Abi offers something different in comparison with other mobile games

Lilith Games, the same individuals behind other mobile games Shooty Skies and Art of Conquest, have recently had the honour of holding the front page title on the App store as Game of the Day for their latest release: Abi.

Following the story of Abi and DD, two robots built for different purposes, their adventure towards Metropolis in a post-apocalyptic setting takes them across familiar and yet divergent landscapes, solving puzzles to reach from A to B and learning about the backstories of other robots along the way.

Now, in terms of mobile gaming, people have different needs as to what kind of games they are interested in: whether they would like a freemium-type adventure where you dedicate hours and money to level up and connect with an online community or a simple, repetitive game that they can play in-between lectures.

Either way, little attention has been paid to indie games which are narrative driven or stem outside of the freemium structure. It is true that indie games are given a larger platform with game awards such as The Game Awards and BAFTA Game Awards, but in terms of having a larger community of players, there is a contrast. Taking this into consideration, Abi may just be the game you’re looking for.

You start the game as a WALL-E type robot, Abi, falling into an abandoned warehouse and told to explore this new area. Soon joined by DD, you are then taught how to switch characters in terms of function, how to move around your location by tapping on either the left or right-hand side of the screen, and how to interact with objects by tapping on the gear logo that hangs above each object.

The way the controls work was already proven to be problematic, especially when playing on phones rather than tablets with a larger screen. Before you learn to use the functions further, immediately you come across your first robot, and it is there that you learn of your quest: to find DD’s friend, a little white bird. From there, you leave through the barred doors and venture outside into the wasteland.

From just my first impression of this world, it is apparent that the sound design functions perfectly for this type of game, and accompanies the landscape so beautifully that you already feel for these characters and their situation. You come across robots that feel the need to stay where they are rather than venture forward because they feel abandoned or they have nowhere else to go.

Despite the repetitiveness of talking to these robots, or solving these puzzles, the locations are sure enough to keep up your interests. There are diners and warehouses, empty homes filled with letters and stories, laboratories with hidden secrets, caves under the Earth piled high with junk-metal and revengeful creatures.

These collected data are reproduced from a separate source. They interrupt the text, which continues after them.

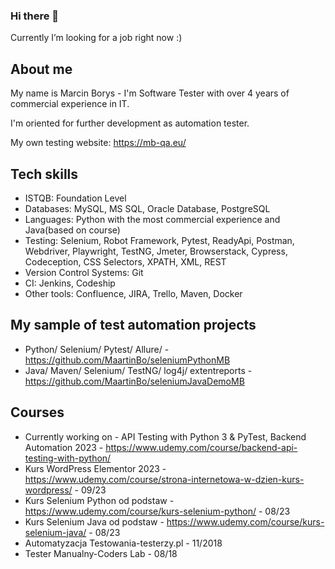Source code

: ### Hi there 👋
Currently I’m looking for a job right now :)

## About me
My name is Marcin Borys - I'm Software Tester with over 4 years of commercial experience in IT.

I'm oriented for further development as automation tester.

My own testing website: https://mb-qa.eu/


## Tech skills

* ISTQB: Foundation Level 
* Databases: MySQL, MS SQL, Oracle Database, PostgreSQL
* Languages: Python with the most commercial experience and Java(based on course)
* Testing: Selenium, Robot Framework, Pytest, ReadyApi, Postman, Webdriver, Playwright, TestNG, Jmeter, Browserstack, Cypress, Codeception, CSS Selectors, XPATH, XML, REST
* Version Control Systems: Git
* CI: Jenkins, Codeship
* Other tools: Confluence, JIRA, Trello, Maven, Docker 


## My sample of test automation projects

* Python/ Selenium/ Pytest/ Allure/ - https://github.com/MaartinBo/seleniumPythonMB 
* Java/ Maven/ Selenium/ TestNG/ log4j/ extentreports - https://github.com/MaartinBo/seleniumJavaDemoMB

## Courses 
* Currently working on - API Testing with Python 3 & PyTest, Backend Automation 2023 - https://www.udemy.com/course/backend-api-testing-with-python/  
* Kurs WordPress Elementor 2023 - https://www.udemy.com/course/strona-internetowa-w-dzien-kurs-wordpress/ - 09/23
* Kurs Selenium Python od podstaw -https://www.udemy.com/course/kurs-selenium-python/ - 08/23
* Kurs Selenium Java od podstaw - https://www.udemy.com/course/kurs-selenium-java/ - 08/23
* Automatyzacja Testowania-testerzy.pl - 11/2018
* Tester Manualny-Coders Lab - 08/18 
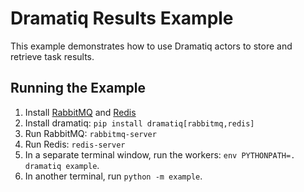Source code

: # Dramatiq Results Example

This example demonstrates how to use Dramatiq actors to store and
retrieve task results.

## Running the Example

1. Install [RabbitMQ][rabbitmq] and [Redis][redis]
1. Install dramatiq: `pip install dramatiq[rabbitmq,redis]`
1. Run RabbitMQ: `rabbitmq-server`
1. Run Redis: `redis-server`
1. In a separate terminal window, run the workers: `env PYTHONPATH=. dramatiq example`.
1. In another terminal, run `python -m example`.


[rabbitmq]: https://www.rabbitmq.com
[redis]: https://redis.io
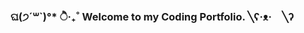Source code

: ###   
###   ଘ(੭´꒳`)°* ੈ‧₊˚        Welcome to my Coding Portfolio.     ╲ʕ·ᴥ·　╲ʔ
###          

<!--
**andreeaiban/andreeaiban** is a ✨ _special_ ✨ repository because its `README.md` (this file) appears on your GitHub profile.

Here are some ideas to get you started:

- 🔭 I’m currently working on ...
- 🌱 I’m currently learning ...
- 👯 I’m looking to collaborate on ...
- 🤔 I’m looking for help with ...
- 💬 Ask me about ...
- 📫 How to reach me: ...
- 😄 Pronouns: ...
- ⚡ Fun fact: ...
-->
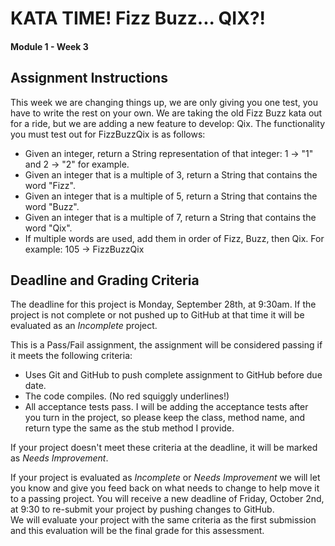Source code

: 
# KATA TIME!  Fizz Buzz... QIX?!
#### Module 1 - Week 3

## Assignment Instructions

This week we are changing things up, we are only giving you one test, you have to write the rest on your own.
We are taking the old Fizz Buzz kata out for a ride, but we are adding a new feature to develop: Qix. 
The functionality you must test out for FizzBuzzQix is as follows:
- Given an integer, return a String representation of that integer: 1 -> "1" and 2 -> "2" for example.
- Given an integer that is a multiple of 3, return a String that contains the word "Fizz".
- Given an integer that is a multiple of 5, return a String that contains the word "Buzz".
- Given an integer that is a multiple of 7, return a String that contains the word "Qix".
- If multiple words are used, add them in order of Fizz, Buzz, then Qix. For example: 105 -> FizzBuzzQix

## Deadline and Grading Criteria
The deadline for this project is Monday, September 28th, at 9:30am.
If the project is not complete or not pushed up to GitHub at that time it will be evaluated as an _Incomplete_ project.

This is a Pass/Fail assignment, the assignment will be considered passing if it meets the following criteria:
- Uses Git and GitHub to push complete assignment to GitHub before due date.
- The code compiles.  (No red squiggly underlines!)
- All acceptance tests pass.  I will be adding the acceptance tests after you turn in the project, so please keep the class, method name, and return type the same as the stub method I provide.

If your project doesn't meet these criteria at the deadline, it will be marked as _Needs Improvement_.

If your project is evaluated as _Incomplete_ or _Needs Improvement_ we will let you know and give you feed back on what needs to change to help move it to a passing project.
You will receive a new deadline of Friday, October 2nd, at 9:30 to re-submit your project by pushing changes to GitHub.  
We will evaluate your project with the same criteria as the first submission and this evaluation will be the final grade for this assessment.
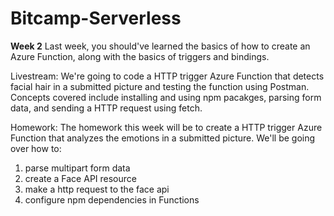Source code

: # Bitcamp-Serverless
**Week 2**
Last week, you should've learned the basics of how to create an Azure Function, along with the basics of triggers and bindings.

Livestream:
We're going to code a HTTP trigger Azure Function that detects facial hair in a submitted picture and testing the function using Postman. Concepts covered include installing and using npm pacakges, parsing form data, and sending a HTTP request using fetch.

Homework:
The homework this week will be to create a HTTP trigger Azure Function that analyzes the emotions in a submitted picture.
We'll be going over how to:
1. parse multipart form data
2. create a Face API resource
3. make a http request to the face api
4. configure npm dependencies in Functions
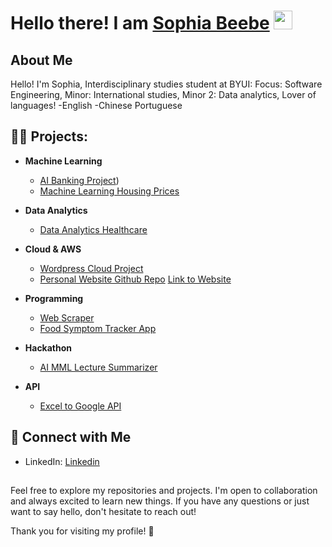 
# Hello there! I am [Sophia Beebe](https://sophiabeebe.com) <img src="https://raw.githubusercontent.com/MartinHeinz/MartinHeinz/master/wave.gif" width="30px">

## About Me

Hello! I'm Sophia,
Interdisciplinary studies student at BYUI:
Focus: Software Engineering,
Minor: International studies,
Minor 2: Data analytics,
Lover of languages! -English -Chinese Portuguese


<h2> 👨‍💻 Projects:</h2>

- **Machine Learning**
  - [AI Banking Project](https://github.com/sophia62/AI-Banking-Project))
  - [Machine Learning Housing Prices](https://github.com/sophia62/Machine-Learning-Housing)
 
- **Data Analytics**
  
  - [Data Analytics Healthcare](https://github.com/sophia62/US-Healthcare-Charges-Data-Analysis)


- **Cloud & AWS**
  - [Wordpress Cloud Project](https://github.com/sophia62/Cloud-Project)
  - [Personal Website Github Repo](https://github.com/sophia62/Personal-website) [Link to Website](https://sophiabeebe.com/)
 
- **Programming**
  - [Web Scraper](https://github.com/sophia62/Web-Scraper)
  - [Food Symptom Tracker App](https://github.com/sophia62/food-symptoms-tracker)

 
- **Hackathon**
  - [AI MML Lecture Summarizer](https://github.com/cupofvilatte/scotti)

- **API**
  - [Excel to Google API](https://github.com/sophia62/Excel_to_Google_API)

  

## 🤳 Connect with Me

- LinkedIn: [Linkedin](https://www.linkedin.com/in/sophia10/)

##

Feel free to explore my repositories and projects. I'm open to collaboration and always excited to learn new things. If you have any questions or just want to say hello, don't hesitate to reach out!

Thank you for visiting my profile! 🚀
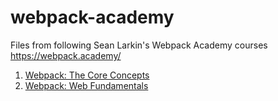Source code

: # webpack-academy
Files from following Sean Larkin's Webpack Academy courses 
https://webpack.academy/

1. [Webpack: The Core Concepts](https://github.com/Shaderpixel/webpack-academy/tree/core-concepts)
2. [Webpack: Web Fundamentals](https://github.com/Shaderpixel/webpack-academy/tree/web-fundamentals) 

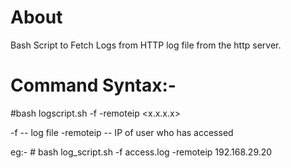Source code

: # About
Bash Script to Fetch Logs from HTTP log file from the http server.

# Command Syntax:- 
 #bash logscript.sh -f <logfile> -remoteip <x.x.x.x>

-f          --  log file
-remoteip   -- IP of user who has accessed

eg:- # bash log_script.sh -f access.log -remoteip 192.168.29.20
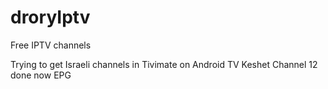 # droryIptv
Free IPTV channels

Trying to get Israeli channels in Tivimate on Android TV
Keshet Channel 12 done now EPG

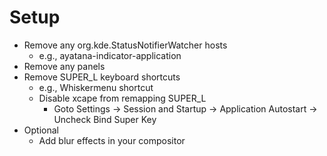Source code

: # Setup

* Remove any org.kde.StatusNotifierWatcher hosts
  * e.g., ayatana-indicator-application
* Remove any panels
* Remove SUPER_L keyboard shortcuts
  * e.g., Whiskermenu shortcut
  * Disable xcape from remapping SUPER_L
    * Goto Settings -> Session and Startup -> Application Autostart -> Uncheck Bind Super Key
* Optional
  * Add blur effects in your compositor
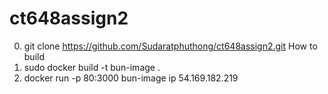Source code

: # ct648assign2
0. git clone https://github.com/Sudaratphuthong/ct648assign2.git
How to build
1. sudo docker build -t bun-image .
2. docker run -p 80:3000 bun-image
ip 54.169.182.219
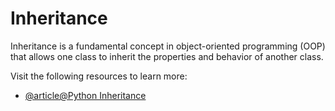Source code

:# Inheritance

Inheritance is a fundamental concept in object-oriented programming (OOP) that allows one class to inherit the properties and behavior of another class.

Visit the following resources to learn more:

- [@article@Python Inheritance](https://www.w3schools.com/python/python_inheritance.asp)

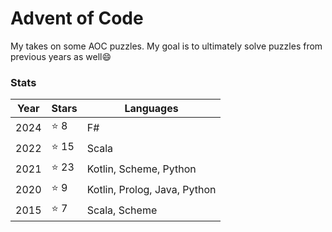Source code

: # Advent of Code

My takes on some AOC puzzles. My goal is to ultimately solve puzzles from previous years as well😄

### Stats

Year | Stars | Languages
-----|------|---------|
2024 | ⭐ 8 | F#
2022 | ⭐ 15 | Scala
2021 | ⭐ 23 | Kotlin, Scheme, Python
2020 | ⭐ 9 | Kotlin, Prolog, Java, Python
2015 | ⭐ 7 | Scala, Scheme
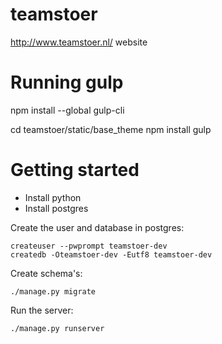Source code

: # teamstoer

http://www.teamstoer.nl/ website

# Running gulp

npm install --global gulp-cli

cd teamstoer/static/base_theme
npm install
gulp


# Getting started

* Install python
* Install postgres

Create the user and database in postgres:

    createuser --pwprompt teamstoer-dev
    createdb -Oteamstoer-dev -Eutf8 teamstoer-dev

Create schema's:

    ./manage.py migrate

Run the server:

    ./manage.py runserver

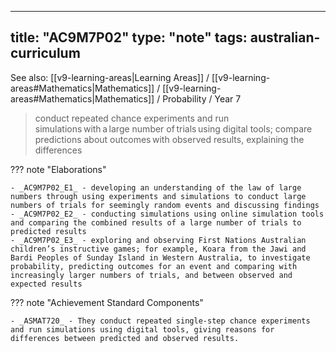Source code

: 
---
title: "AC9M7P02"
type: "note"
tags: australian-curriculum
---

See also: [[v9-learning-areas|Learning Areas]] / [[v9-learning-areas#Mathematics|Mathematics]] / [[v9-learning-areas#Mathematics|Mathematics]] / Probability / Year 7

> conduct repeated chance experiments and run simulations with a large number of trials using digital tools; compare predictions about outcomes with observed results, explaining the differences

??? note "Elaborations"

	- _AC9M7P02_E1_ - developing an understanding of the law of large numbers through using experiments and simulations to conduct large numbers of trials for seemingly random events and discussing findings
	- _AC9M7P02_E2_ - conducting simulations using online simulation tools and comparing the combined results of a large number of trials to predicted results
	- _AC9M7P02_E3_ - exploring and observing First Nations Australian children’s instructive games; for example, Koara from the Jawi and Bardi Peoples of Sunday Island in Western Australia, to investigate probability, predicting outcomes for an event and comparing with increasingly larger numbers of trials, and between observed and expected results
??? note "Achievement Standard Components"

	- _ASMAT720_ - They conduct repeated single-step chance experiments and run simulations using digital tools, giving reasons for differences between predicted and observed results.

[//begin]: # "Autogenerated link references for markdown compatibility"
[v9-learning-areas]: ..%2Fv9-learning-areas "Learning Areas"
[//end]: # "Autogenerated link references" 
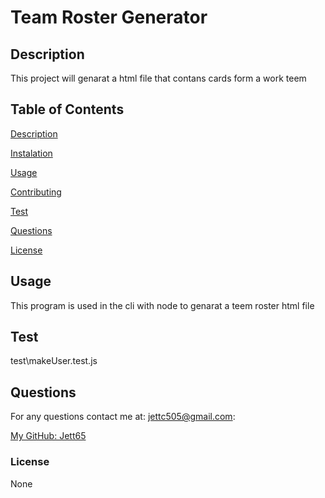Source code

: # Team Roster Generator


## Description

This project will genarat a html file that contans cards form a work teem

## Table of Contents

[Description](#description)

[Instalation](#instalation)

[Usage](#usage)

[Contributing](#contributing)

[Test](#test)

[Questions](#questions)

[License](#license)

## Usage

This program is used in the cli with node to genarat a teem roster html file

## Test
 
test\makeUser.test.js


## Questions

For any questions contact me at: jettc505@gmail.com:

[My GitHub: Jett65](https://github.com/Jett65)

### License

None
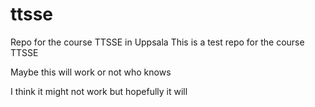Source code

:# ttsse
Repo for the course TTSSE in Uppsala
This is a test repo for the course TTSSE

Maybe this will work or not who knows

I think it might not work but hopefully it will
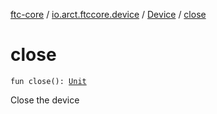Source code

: [ftc-core](../../index.md) / [io.arct.ftccore.device](../index.md) / [Device](index.md) / [close](./close.md)

# close

`fun close(): `[`Unit`](https://kotlinlang.org/api/latest/jvm/stdlib/kotlin/-unit/index.html)

Close the device

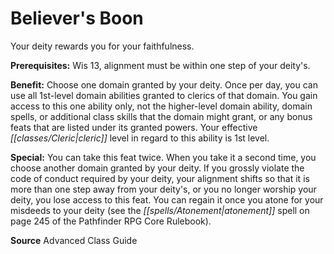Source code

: ﻿---
cssclass: [feats]

---
# Believer's Boon

Your deity rewards you for your faithfulness.

**Prerequisites:** Wis 13, alignment must be within one step of your deity's.

**Benefit:** Choose one domain granted by your deity. Once per day, you can use all 1st-level domain abilities granted to clerics of that domain. You gain access to this one ability only, not the higher-level domain ability, domain spells, or additional class skills that the domain might grant, or any bonus feats that are listed under its granted powers. Your effective _[[classes/Cleric|cleric]]_ level in regard to this ability is 1st level.

**Special:** You can take this feat twice. When you take it a second time, you choose another domain granted by your deity. If you grossly violate the code of conduct required by your deity, your alignment shifts so that it is more than one step away from your deity's, or you no longer worship your deity, you lose access to this feat. You can regain it once you atone for your misdeeds to your deity (see the _[[spells/Atonement|atonement]]_ spell on page 245 of the Pathfinder RPG Core Rulebook).

**Source** Advanced Class Guide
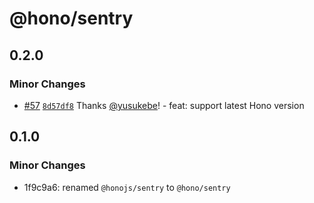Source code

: # @hono/sentry

## 0.2.0

### Minor Changes

- [#57](https://github.com/honojs/middleware/pull/57) [`8d57df8`](https://github.com/honojs/middleware/commit/8d57df889d472fe9c40f468ce2103fe9880ff91b) Thanks [@yusukebe](https://github.com/yusukebe)! - feat: support latest Hono version

## 0.1.0

### Minor Changes

- 1f9c9a6: renamed `@honojs/sentry` to `@hono/sentry`

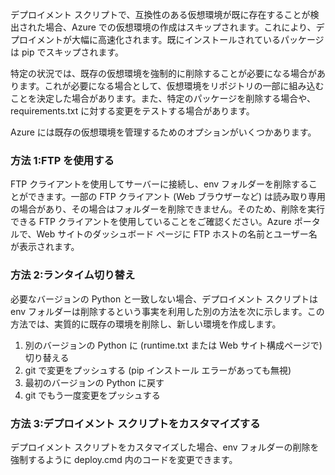 ﻿デプロイメント スクリプトで、互換性のある仮想環境が既に存在することが検出された場合、Azure での仮想環境の作成はスキップされます。これにより、デプロイメントが大幅に高速化されます。既にインストールされているパッケージは pip でスキップされます。

特定の状況では、既存の仮想環境を強制的に削除することが必要になる場合があります。これが必要になる場合として、仮想環境をリポジトリの一部に組み込むことを決定した場合があります。また、特定のパッケージを削除する場合や、requirements.txt に対する変更をテストする場合があります。

Azure には既存の仮想環境を管理するためのオプションがいくつかあります。

### 方法 1:FTP を使用する

FTP クライアントを使用してサーバーに接続し、env フォルダーを削除することができます。一部の FTP クライアント (Web ブラウザーなど) は読み取り専用の場合があり、その場合はフォルダーを削除できません。そのため、削除を実行できる FTP クライアントを使用していることをご確認ください。Azure ポータルで、Web サイトのダッシュボード ページに FTP ホストの名前とユーザー名が表示されます。

### 方法 2:ランタイム切り替え

必要なバージョンの Python と一致しない場合、デプロイメント スクリプトは env フォルダーは削除するという事実を利用した別の方法を次に示します。この方法では、実質的に既存の環境を削除し、新しい環境を作成します。

1. 別のバージョンの Python に (runtime.txt または Web サイト構成ページで) 切り替える
1. git で変更をプッシュする (pip インストール エラーがあっても無視)
1. 最初のバージョンの Python に戻す
1. git でもう一度変更をプッシュする

### 方法 3:デプロイメント スクリプトをカスタマイズする

デプロイメント スクリプトをカスタマイズした場合、env フォルダーの削除を強制するように deploy.cmd 内のコードを変更できます。

<!--HONumber=52--> 
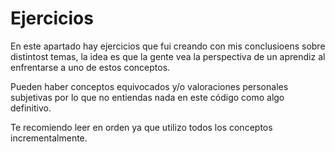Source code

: # Ejercicios

En este apartado hay ejercicios que fui creando con mis conclusioens sobre distintost temas, la idea es que la gente vea la perspectiva de un aprendiz al enfrentarse a uno de estos conceptos.

Pueden haber conceptos equivocados y/o valoraciones personales subjetivas por lo que no entiendas nada en este código como algo definitivo.

Te recomiendo leer en orden ya que utilizo todos los conceptos incrementalmente.
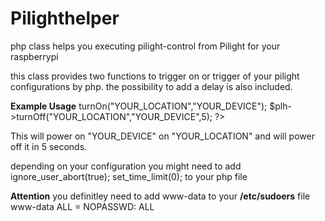 Pilighthelper
=============

php class helps you executing pilight-control from Pilight for your raspberrypi


this class provides two functions to trigger on 
or trigger of your pilight configurations by php.
the possibility to add a delay is also included.

**Example Usage**
	<?php
	include "Pilighthelper.php";
	$plh = new Pilighthelper();
	$plh->turnOn("YOUR_LOCATION","YOUR_DEVICE");
	$plh->turnOff("YOUR_LOCATION","YOUR_DEVICE",5);
	?>

This will power on "YOUR_DEVICE"  on "YOUR_LOCATION"
and will power off it in 5 seconds.

depending on your configuration you might need to add
	ignore_user_abort(true);
	set_time_limit(0);
to your php file

**Attention**
you definitley need to add www-data to your **/etc/sudoers** file
    www-data ALL = NOPASSWD: ALL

Which is why I have just one question: why wasn’t this game longer?

The world is so immersive, that by the time you want to explore more, you have reached the end. This game can easily be completed within an hour, and for £2.99 (IOS), this is what truly sets the game back. There is so much material to work with and, if the game is successful enough, maybe a longer sequel will be developed. Either way, if such a game were to be in development, it would get my full support.